Pick up the speculations on digital humanities and graduate education below and carry them forward from their last line.

== Reading text ==

Kujichagulia in
Wuhan, China
Digital Humanities and Graduate Education in a Future
The 2nd Forum for Modern and Contemporary English
Literature
Central China Normal University
Brief Speculations
When the first issue of Digital Humanities Quarterly was published in 2007, the editors had
the foresight to recommend that the question WHAT IS THE DIGITAL HUMANITIES? should be deferred to a future. This was a wise strategy. The future never arrives. The future is the post-truth of a
post-whatever. Chosen as the "Word
of the Year" by the Oxford English
Dictionary, "post-truth" is a rhetorical strategy for locating
how some people speak. The editors
believed the better question was HOW CAN WE SHAPE THE DIGITAL HUMANITIES? The best ultimate question, however, has
emerged from this forum:
As we participate by choice or accident in a seeming
inevitability of digital humanities, are the transhuman questions we raise
about literature and language identical with the posthuman moral and ethical
questions which pertain to scholarship and teaching in the 21st century?
WHY?
WHY NOT?
The points I
wanted to make about (1) persuading graduate professors and students to embrace
new digital technologies and (2) whether
having competence in modes of thinking usually associated with scientific
disciplines can make humanistic inquiry more accountable and desirable --those points are already modified by the
dialectic and dialogues of this forum.
The forum has shown the claim made in a review of Matthew
Jockers' Macroanalysis, Digital Methods
and Literary History (2013) that
digital humanities is emerging "as a major topic of conversation among scholars
and administrators associated with the humanities" (Digital Humanities Quarterly 10.3 (2016)) has merit. We are inside the international conversation
regarding digital humanities. We should
meditate now and after the forum on shape futures.
1) Why/how should
we teach literature after December 6, 2016?
2) How/why should
we embrace or reject new digital
technologies?
3) How/why shall
we educate graduate students?
In all cases, we shall have to account to ourselves and
our institutions about what is urgent, necessary, and cost-effective in the
work we do with literature, language, and new versions of literacy. We are users (consumers) who have good reason
not to abandon what is exceptionally valuable in practices of close readings of
texts. Nevertheless, the global dynamics
of change obligate us to retool ourselves and the traditions we value most
highly. We may not find it an easy
matter to refashion ourselves as people who are skilled in mastering new
technologies, new methods of analysis, interpretation, and evaluation --- as people who truly assume
responsibility for new forms of "evidence" grounded at once in
sciences and humanities.
Work in digital humanities, if we opt to do it, will
require
(1) Our being
conversant with empirical aesthetics, findings in psychology that adjust our
understanding of the phenomenology of reading (going beyond 20th century theory
and such theorists as Wolfgang Iser)

===
== Data shown ==

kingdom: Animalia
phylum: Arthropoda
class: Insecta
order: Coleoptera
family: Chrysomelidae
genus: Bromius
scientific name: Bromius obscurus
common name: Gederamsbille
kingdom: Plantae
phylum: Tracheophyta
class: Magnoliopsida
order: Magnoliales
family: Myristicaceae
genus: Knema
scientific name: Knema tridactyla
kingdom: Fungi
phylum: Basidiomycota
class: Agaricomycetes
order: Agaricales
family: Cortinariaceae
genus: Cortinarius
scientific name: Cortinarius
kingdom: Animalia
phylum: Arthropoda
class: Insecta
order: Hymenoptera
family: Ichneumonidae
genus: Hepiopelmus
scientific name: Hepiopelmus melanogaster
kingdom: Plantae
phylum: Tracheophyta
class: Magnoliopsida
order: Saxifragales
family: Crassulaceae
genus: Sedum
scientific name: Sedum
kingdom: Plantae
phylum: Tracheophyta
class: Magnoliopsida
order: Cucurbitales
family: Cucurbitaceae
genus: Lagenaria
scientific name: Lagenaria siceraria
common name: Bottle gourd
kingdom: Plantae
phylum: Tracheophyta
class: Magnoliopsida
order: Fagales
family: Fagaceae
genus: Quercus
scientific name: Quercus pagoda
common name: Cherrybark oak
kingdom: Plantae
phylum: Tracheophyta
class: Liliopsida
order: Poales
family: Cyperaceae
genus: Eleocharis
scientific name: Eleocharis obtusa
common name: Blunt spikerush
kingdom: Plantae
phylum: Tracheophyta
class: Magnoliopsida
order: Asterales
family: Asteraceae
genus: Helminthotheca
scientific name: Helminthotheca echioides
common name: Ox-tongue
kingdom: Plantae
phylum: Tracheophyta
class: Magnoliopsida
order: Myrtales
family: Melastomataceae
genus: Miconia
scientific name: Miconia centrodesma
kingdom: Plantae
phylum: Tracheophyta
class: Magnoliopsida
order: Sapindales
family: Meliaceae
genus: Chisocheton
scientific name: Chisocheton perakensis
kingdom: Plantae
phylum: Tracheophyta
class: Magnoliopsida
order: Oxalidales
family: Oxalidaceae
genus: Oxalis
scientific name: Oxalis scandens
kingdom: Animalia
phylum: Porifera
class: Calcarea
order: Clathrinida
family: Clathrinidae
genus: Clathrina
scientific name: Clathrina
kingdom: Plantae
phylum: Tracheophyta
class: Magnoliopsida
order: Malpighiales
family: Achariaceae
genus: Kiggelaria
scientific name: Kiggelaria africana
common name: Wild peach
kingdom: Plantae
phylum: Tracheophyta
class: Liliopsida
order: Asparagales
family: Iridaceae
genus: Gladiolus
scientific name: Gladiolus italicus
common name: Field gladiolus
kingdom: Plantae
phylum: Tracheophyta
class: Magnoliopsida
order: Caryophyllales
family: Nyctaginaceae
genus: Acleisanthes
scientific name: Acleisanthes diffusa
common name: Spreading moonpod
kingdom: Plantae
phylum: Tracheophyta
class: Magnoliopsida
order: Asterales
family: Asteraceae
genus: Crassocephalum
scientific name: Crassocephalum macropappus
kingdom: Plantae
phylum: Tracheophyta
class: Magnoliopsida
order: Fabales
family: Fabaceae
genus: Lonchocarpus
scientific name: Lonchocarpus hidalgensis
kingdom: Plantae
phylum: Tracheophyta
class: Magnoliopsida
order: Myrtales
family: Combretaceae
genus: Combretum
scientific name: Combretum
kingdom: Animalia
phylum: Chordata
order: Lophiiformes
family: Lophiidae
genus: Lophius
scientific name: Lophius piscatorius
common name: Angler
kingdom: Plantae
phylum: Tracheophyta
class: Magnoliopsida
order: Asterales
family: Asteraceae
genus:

===

The output =>
(2) Our
understanding cultural histories as unstable narratives and processes
determined, in part, by principles of uncertainty that swim in cyberspace
(3) Our being
conversant with what neuroscience may eventually reveal about how our brains
are very, very slowly being transformed by exposure to electronic forms of
information.
As we teach graduate students and use digital pedagogy
(1) How do we
integrate traditional humanistic methods and methodologies with the research
methods and questions of cognitive and social sciences to demonstrate that
transgressing boundaries among disciplines is at once desirable and practical?
(2) How do we
convince the agencies which fund higher education that support for digital
humanities is a necessary investment in the growth of national economies? (This
is a long-term aim that it may take more than a decade to achieve).
(3) What in our
curricula can ensure that students receive rigorous training in the use of
emerging digital humanities and in formulating interdisciplinary questions?
I swerve back to
an earlier point
As we participate
by choice or accident in a seeming inevitability of digital humanities, are the
transhuman questions we raise about literature and language identical with the
posthuman moral and ethical questions which pertain to scholarship and teaching
in the 21st century?
WHY?
WHY NOT?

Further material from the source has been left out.